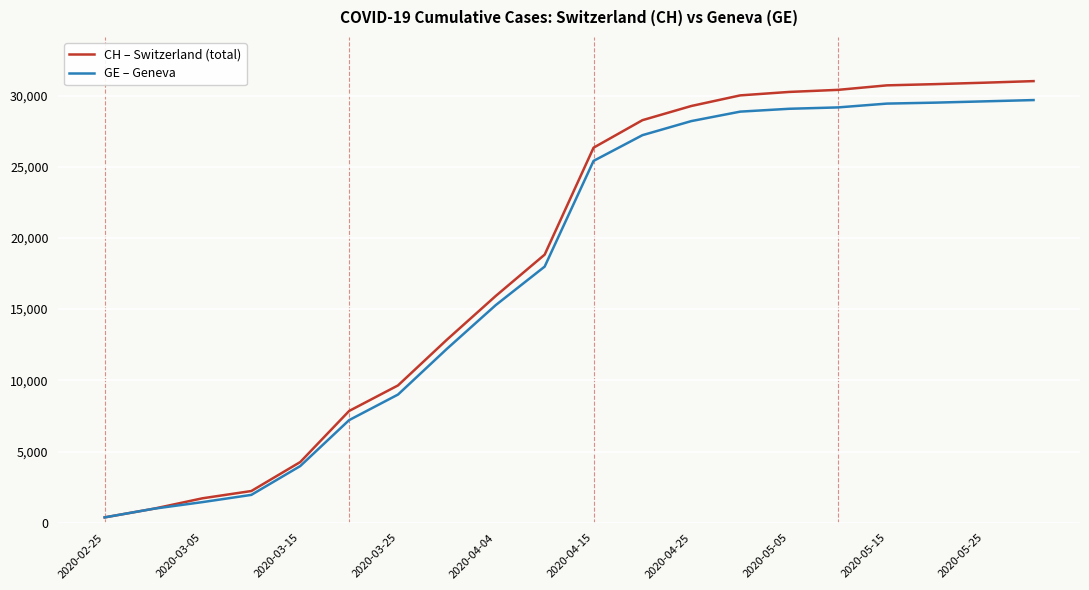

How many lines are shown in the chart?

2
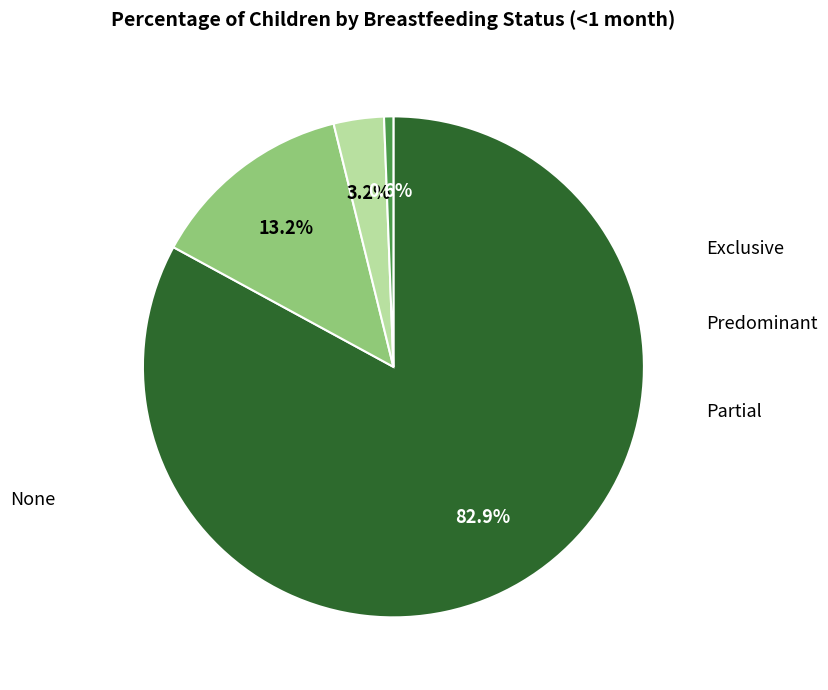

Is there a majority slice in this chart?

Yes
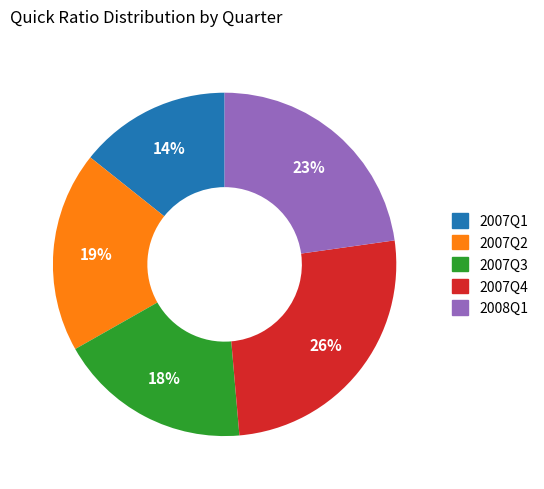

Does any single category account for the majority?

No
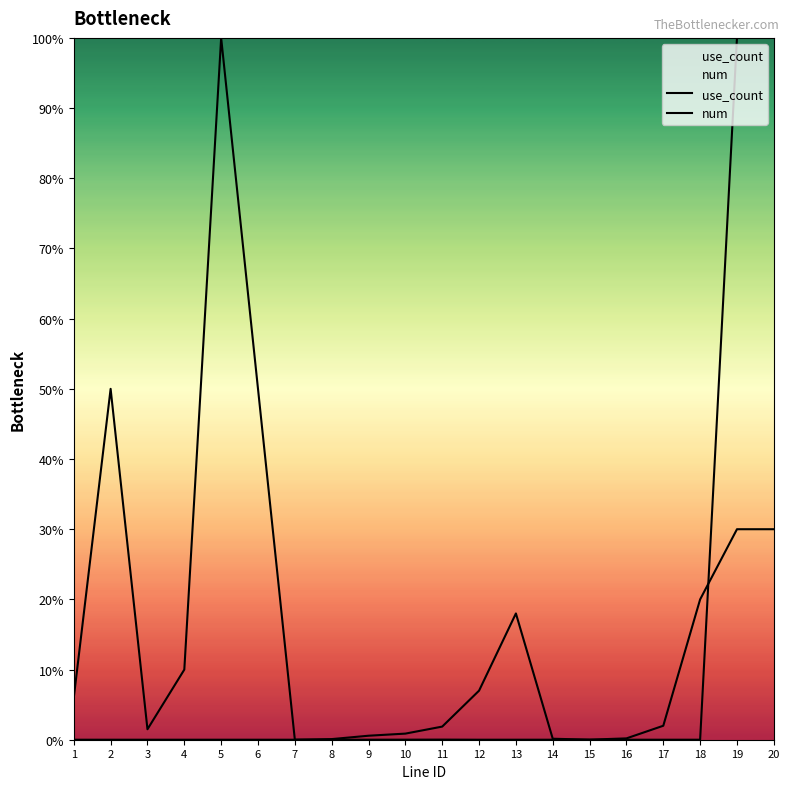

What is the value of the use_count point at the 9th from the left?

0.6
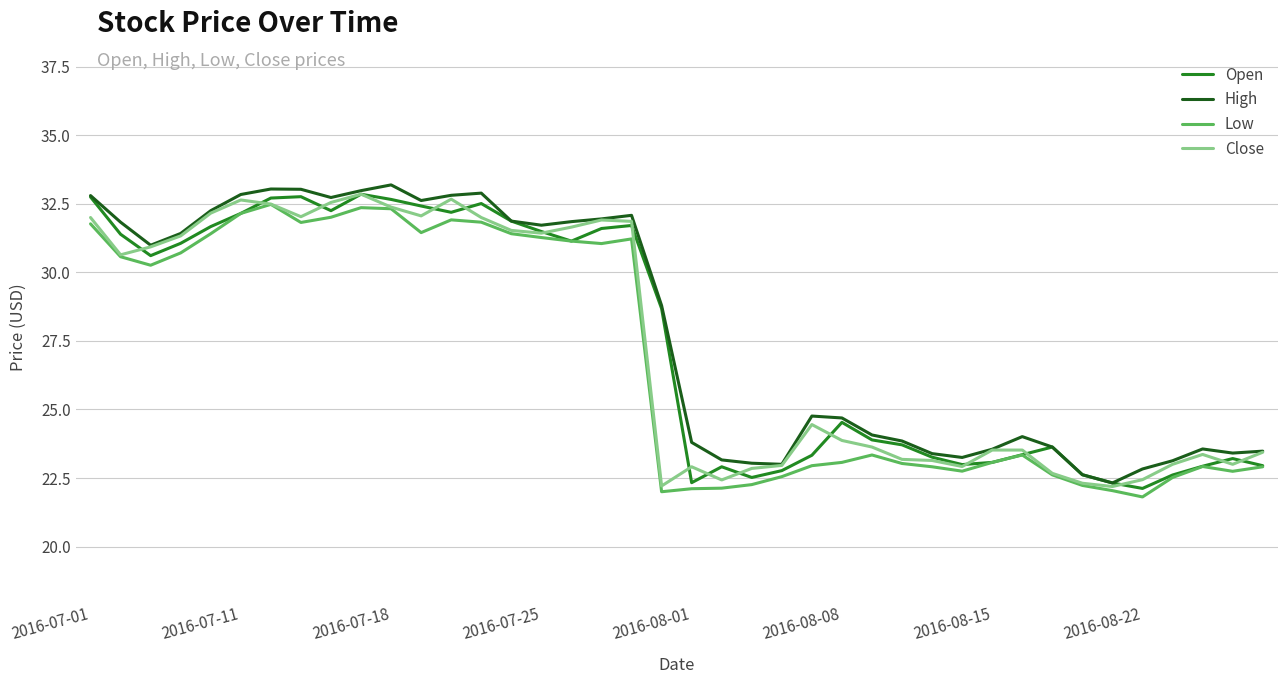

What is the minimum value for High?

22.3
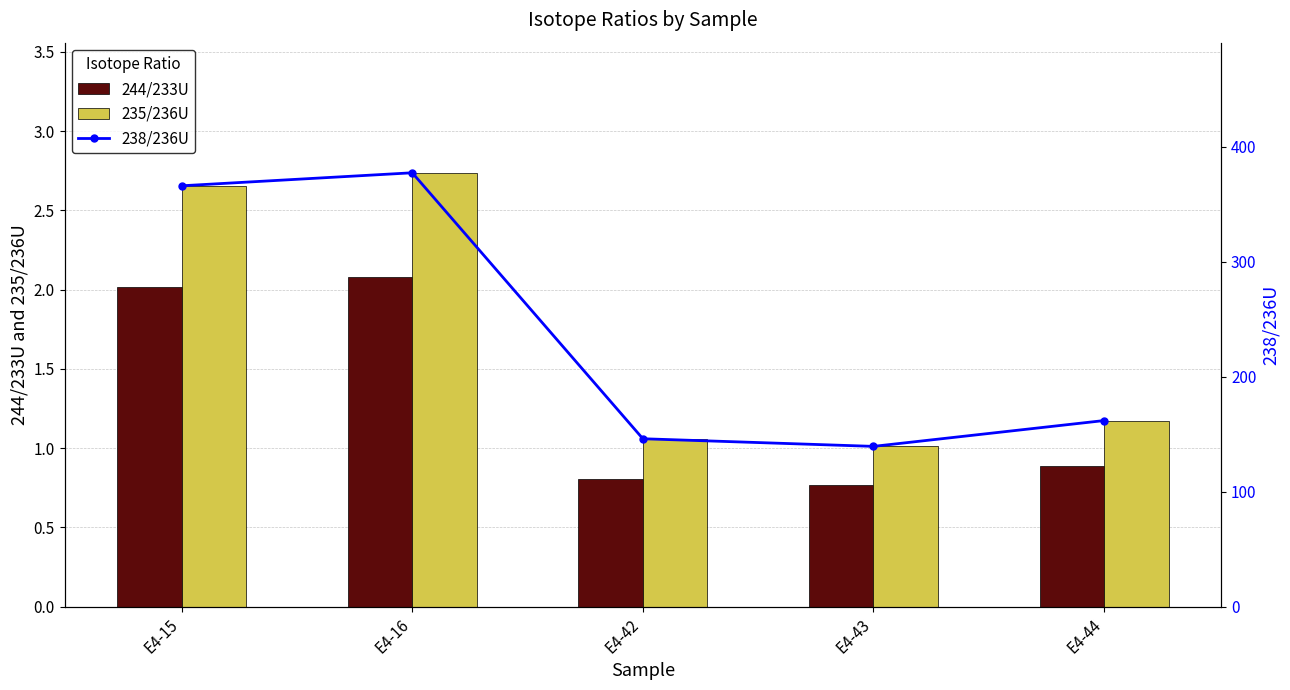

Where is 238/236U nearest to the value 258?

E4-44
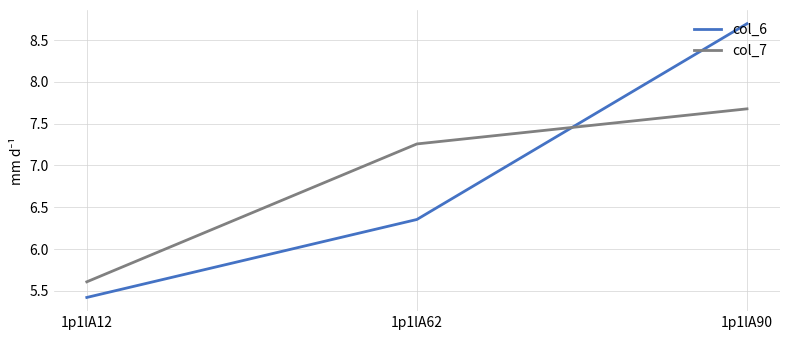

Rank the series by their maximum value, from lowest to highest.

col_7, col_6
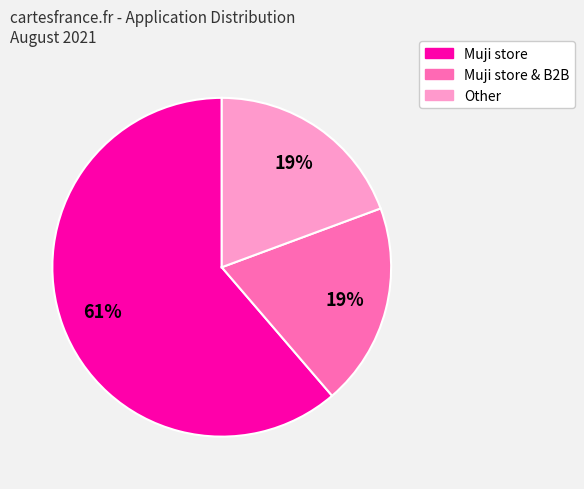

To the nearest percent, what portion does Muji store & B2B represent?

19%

------

Reproduce every item above word for word, leaving out the pictures.

How many lines are shown in the chart?

2

Is there a majority slice in this chart?

Yes

Does any single category account for the majority?

No

What is the value of the use_count point at the 9th from the left?

0.6

What is the minimum value for High?

22.3

Where is 238/236U nearest to the value 258?

E4-44

Rank the series by their maximum value, from lowest to highest.

col_7, col_6

To the nearest percent, what portion does Muji store & B2B represent?

19%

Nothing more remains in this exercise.